First, let me say that it is so nice of people to want to make that connection with you. It's so nice that people care enough to tell you their story. They just want to help. They don't know what to say. I get that.
And I smile and nod and say, "That's great!".
And I mean it.
But I can't help but think....
I want to scream, "Do you know what it takes to look to the outside world like you're "doing just fine"?"
It's endless counting or every carbohydrate that is consumed - or is being considered for consumption. And sometimes counting a meal multiple times because the numbers all run together after a while.
It's test strips. LOTS of test strips, in fact we go through over 600 test strips in 90 days. If you do the math that roughly 7 strips per day, not counting when we don't get quite enough of a blood sample on the test strip and have to start over.
It's juice boxes and candy hidden all over the house and the car.
It's knowing how to use a diabetic pump and gosh forbid we ever have to use a syringe again. Parents of children shouldn't need to know how to use syringes.
It's knowing how to argue with the pharmacy. Or the insurance company. Or the school. Or the ignorant person you encounter.
It's sleepless nights. Lots of sleepless nights.
It's logging numbers.
It's looking for patterns in crazy numbers.
It's taking a gamble with an insulin dose. Which is really taking a gamble with your child's health.
It's saying no when you really wish you could say yes. To the treat. To playing with friends.
It's tagging along because no one else knows how to care for diabetes.
It's writing health plans.
It's giving special instructions.
It's being different.
It's knowing your way around the hospital.

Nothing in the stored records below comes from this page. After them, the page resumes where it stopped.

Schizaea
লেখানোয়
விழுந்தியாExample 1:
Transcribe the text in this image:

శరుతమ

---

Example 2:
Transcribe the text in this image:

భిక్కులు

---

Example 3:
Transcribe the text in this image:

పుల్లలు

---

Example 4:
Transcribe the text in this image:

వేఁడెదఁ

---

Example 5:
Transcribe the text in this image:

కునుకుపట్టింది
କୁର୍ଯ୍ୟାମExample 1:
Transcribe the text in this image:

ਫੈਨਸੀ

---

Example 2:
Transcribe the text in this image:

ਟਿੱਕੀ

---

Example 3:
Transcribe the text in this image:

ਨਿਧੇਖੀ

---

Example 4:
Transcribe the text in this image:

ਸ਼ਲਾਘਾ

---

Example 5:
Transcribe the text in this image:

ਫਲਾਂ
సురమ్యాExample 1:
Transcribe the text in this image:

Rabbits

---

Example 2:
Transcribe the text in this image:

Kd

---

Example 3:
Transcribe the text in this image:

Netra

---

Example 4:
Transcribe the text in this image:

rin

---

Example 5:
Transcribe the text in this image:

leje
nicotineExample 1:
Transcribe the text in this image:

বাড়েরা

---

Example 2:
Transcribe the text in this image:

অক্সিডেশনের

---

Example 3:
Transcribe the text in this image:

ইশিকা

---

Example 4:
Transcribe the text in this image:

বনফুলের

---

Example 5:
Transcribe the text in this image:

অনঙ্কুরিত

It's getting good at injecting your child or inserting needles into his or her skin.
It's getting used to the sight of blood.
It's all this and so much more...
The outside world doesn't know what it takes to look "fine".

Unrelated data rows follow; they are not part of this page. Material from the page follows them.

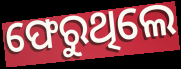
ଫେରୁଥିଲେ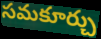
సమకూర్చు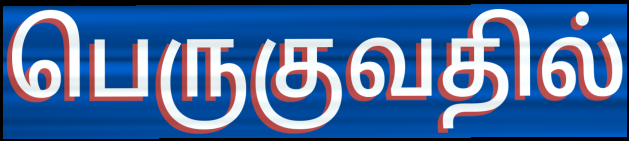
பெருகுவதில்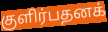
குளிர்பதனக்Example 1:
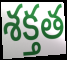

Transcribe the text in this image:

శక్తత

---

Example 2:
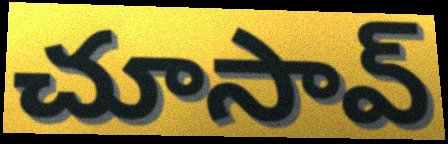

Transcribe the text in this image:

చూసావ్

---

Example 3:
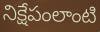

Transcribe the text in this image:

నిక్షేపంలాంటి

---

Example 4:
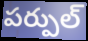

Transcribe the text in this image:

పర్పుల్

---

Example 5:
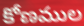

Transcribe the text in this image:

కోణముల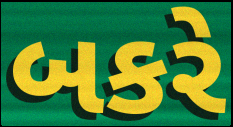
બકરે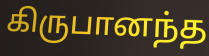
கிருபானந்த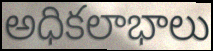
అధికలాభాలుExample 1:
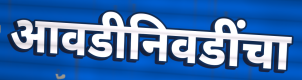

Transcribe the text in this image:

आवडीनिवडींचा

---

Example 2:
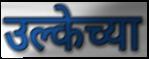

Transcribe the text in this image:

उल्केच्या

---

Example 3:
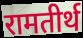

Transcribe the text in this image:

रामतीर्थ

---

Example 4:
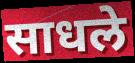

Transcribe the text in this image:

साधले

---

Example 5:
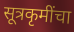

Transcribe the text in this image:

सूत्रकृमींचाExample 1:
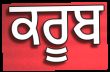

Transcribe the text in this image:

ਕਰੂਬ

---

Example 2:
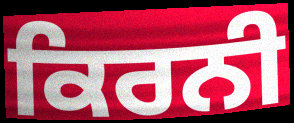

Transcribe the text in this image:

ਕਿਰਨੀ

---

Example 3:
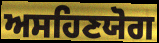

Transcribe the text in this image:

ਅਸਹਿਣਯੋਗ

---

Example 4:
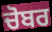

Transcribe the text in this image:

ਚੋਬਰ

It's so frustrating. I WANT people to know all that we do. All that we HAVE to do to keep our kids alive.
Not because I think we deserve special treatment or a medal or something.
But because I'm sick and tired of people hearing "diabetes" and thinking "no big deal".
Thinking that she'll grow out of it.
Thinking that she ate too much sugar.
Thinking that it's easily controlled.
Thinking that it's NOT a life threatening disease.
I want them to know the truth.
Because no one actually knows. All that we do is largely invisible.
And while I wish people understood what Type 1 truly is....
Isn't that what we're going for?
We want Morgan to be like everyone else?
We want her to look so healthy that no one knows she has a chronic disease?
We want her to be so happy and well adjusted that no one would guess that she has to make herself bleed countless times a day? Every day?
We want her to be so active and involved that people would be surprised that she wears an insulin pump?
I think so.
I think it's our goal.
That diabetes won't hold her back.
Could it be that diabetes is largely "invisible" because we do such amazing job?
Diabetic parents don't give ourselves enough credit. We all are hard on ourselves. We strive for good numbers and low A1c's.... We don't get a break for growth spurts or illnesses. We feel failure every time we see a certain number staring back at us. And we hide that emotion for fear of transferring it to our kids. The fear of actually losing it in public when fighting for your kid...(this actually happened to me yesterday).
It's hard to be a pancreas. No, it's impossible. It's not a job that we can ever do perfectly. Although we think perfection is the standard.
Maybe... when people tell us about someone that is "doing fine"....
Maybe we should still smile and say, "That's great!"
Maybe Jason and I should take it as a compliment when people assume it's easy to control.
Maybe we should smile to ourselves because we know the "secret".
My girl is strong. She is tough. She is a fighter.
And so are we - her parents. The people who love her.
And then... maybe we should tell them the truth about diabetes. Because really - don't we want it both ways?